Tactfully incorporating simplistic rhythms and hallowed, organic instrumentation, Quixote’s self-titled debut album, being self-released on June 14, is an array of diverse styles that cohesively mold together creating an album craftily flowing between epic highs and mellowed dips.
Starting in Brookline, MA, Quixote’s first baby step began in early 2007, with members Joe Stulpin (vocals/guitar) and Evan Murphy (drums/percussion) jamming together and recording some tracks for a class. Genius ensued, along with the properly timed folding of previous musical endeavors, and Quixote was on the market. Shuffling through a number of different line-ups during the recording process, including now electric-guitarist Anthony Valera who played bass on the album, they eventually completed the record then found the perfect fit with the remaining members Justin Demers (bass guitar) and Greg Prendergast (keys/percussion). The band found a common tie that coalesced their individual music backgrounds and tastes, each separately drawing musical direction from diverse genres such as folk, hip-hop, classical, 60’s pop, and electronica, the quintet had a heavy hand in the production of the album, which invariably resulted in the fruition of an organized collision of sound. Joe has said “working on both sides of the soundboard really gives you a whole new perspective on sound and what makes a great sound; the kind of stuff that really hits you on the inside.”

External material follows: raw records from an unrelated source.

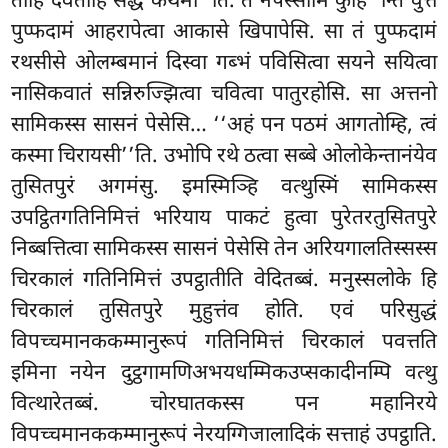
ताहि देवताहि सद्धं कथेमी’’ति. तं नपस्सामि कुहि’’न्ति वुत्ते
पुप्फदामं आहरापेत्वा आकासे खिपापेसि. सा तं पुप्फदामं
रथसीसे ओलम्बमानं दिस्वा गब्भं पविसित्वा सयने सयित्वा
नासिकवातं सन्निरुज्झित्वा चवित्वा पातुरहोसि. सा अत्तनो
सामिकस्स सासनं पेसेसि… ‘‘अहं पन पठमं आगतोम्हि, त्वं
कस्मा चिरायसी’’ति. उभोपि रथे ठत्वा सब्बे ओलोकेन्तानंयेव
तुसितपुरं अगमंसु. इमस्मिञ्हि वत्थुस्मिं सामिकस्स
उपट्ठितगतिनिमित्तं भरियाय पाकटं हुत्वा पुरेतरतुसितपुरे
निब्बत्तित्वा सामिकस्स सासनं पेसेसि तेन अरियगालतिस्सस्स
चिरकालं गतिनिमित्तं उपट्ठातीति वेदितब्बं. मनुस्सलोके हि
चिरकालं तुसितपुरे मुहुत्तंव होति. एवं परिसुद्धं
विपच्चमानककम्मानुरूपं गतिनिमित्तं चिरकालं पवत्तति
इमिना नयेन दुट्ठगामणिअभयधम्मिकउप्सकादीनम्पि वत्थु
वित्थारेतब्बं. चोरघातकस्स पन महानिरये
विपच्चमानककम्मानुरूपं नेरयग्गिजालादिकं सत्ताहं उपट्ठाति.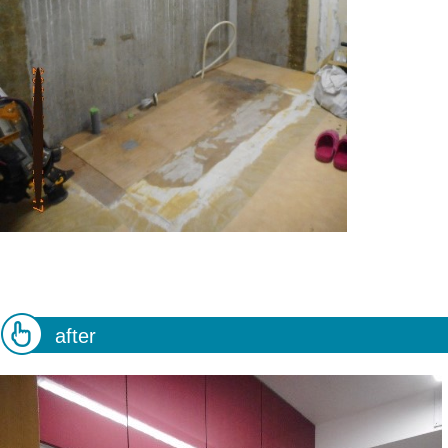
after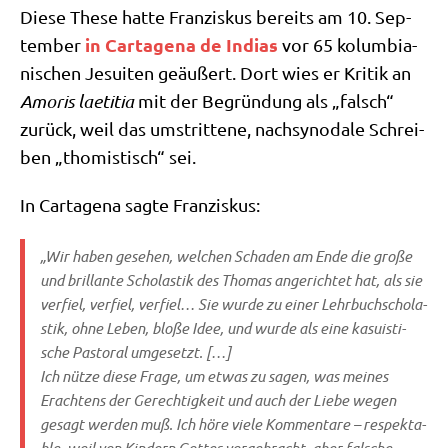
Die­se The­se hat­te Fran­zis­kus bereits am 10. Sep­
in Car­ta­ge­na de Indi­as
tem­ber
vor 65 kolum­bia­
ni­schen Jesui­ten geäu­ßert. Dort wies er Kri­tik an
Amo­ris lae­ti­tia
mit der Begrün­dung als „falsch“
zurück, weil das umstrit­te­ne, nach­syn­oda­le Schrei­
ben „tho­mi­stisch“ sei.
In Car­ta­ge­na sag­te Franziskus:
„Wir haben gese­hen, wel­chen Scha­den am Ende die gro­ße
und bril­lan­te Scho­la­stik des Tho­mas ange­rich­tet hat, als sie
ver­fiel, ver­fiel, ver­fiel… Sie wur­de zu einer Lehr­buch­scho­la­
stik, ohne Leben, blo­ße Idee, und wur­de als eine kasu­isti­
sche Pasto­ral umgesetzt. […]
Ich nüt­ze die­se Fra­ge, um etwas zu sagen, was mei­nes
Erach­tens der Gerech­tig­keit und auch der Lie­be wegen
gesagt wer­den muß. Ich höre vie­le Kom­men­ta­re – respek­ta­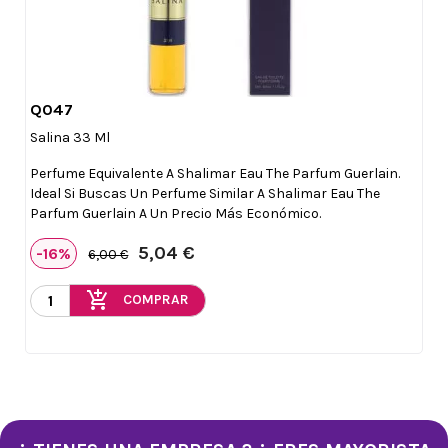
Q047

Vista rápida
Salina 33 Ml
Perfume Equivalente A Shalimar Eau The Parfum Guerlain.
Ideal Si Buscas Un Perfume Similar A Shalimar Eau The
Parfum Guerlain A Un Precio Más Económico.
5,04 €
-16%
6,00 €
add_shopping_cart
COMPRAR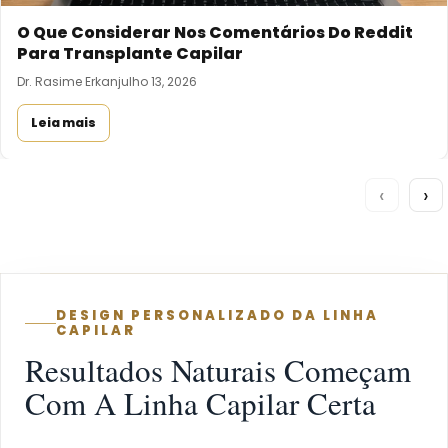
O Que Considerar Nos Comentários Do Reddit
Para Transplante Capilar
Dr. Rasime Erkan
julho 13, 2026
Leia mais
‹
›
DESIGN PERSONALIZADO DA LINHA
CAPILAR
Resultados Naturais Começam
Com A Linha Capilar Certa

The album opens with the staccatoed punch of “Annunaki” and immediately you are on a fierce, unstoppable ride. Flowing into the subtle twang of the violin opening in “Hubris,” the song picks up with the energy of Gogol Bordello-esque horns, big band style drums, and the careening down slope of an electric guitar solo. Slowing down the tempo, “Owls” is a stripped down, folk breath of fresh air that leads into the aggressive rumble of “God Damn” which juxtaposes a slower accordion line against thundering drumbeats. The album ends with “Don’t Hurt,” an effects-infused blues thunderstorm, layering a mystical fog of guitar and airy samples; Greg describes the song as displaying the “duality of a dysfunctional relationship both metaphorically speaking and literally sounding,” ending mid-sentence, ever so cunningly leaving you wanting more.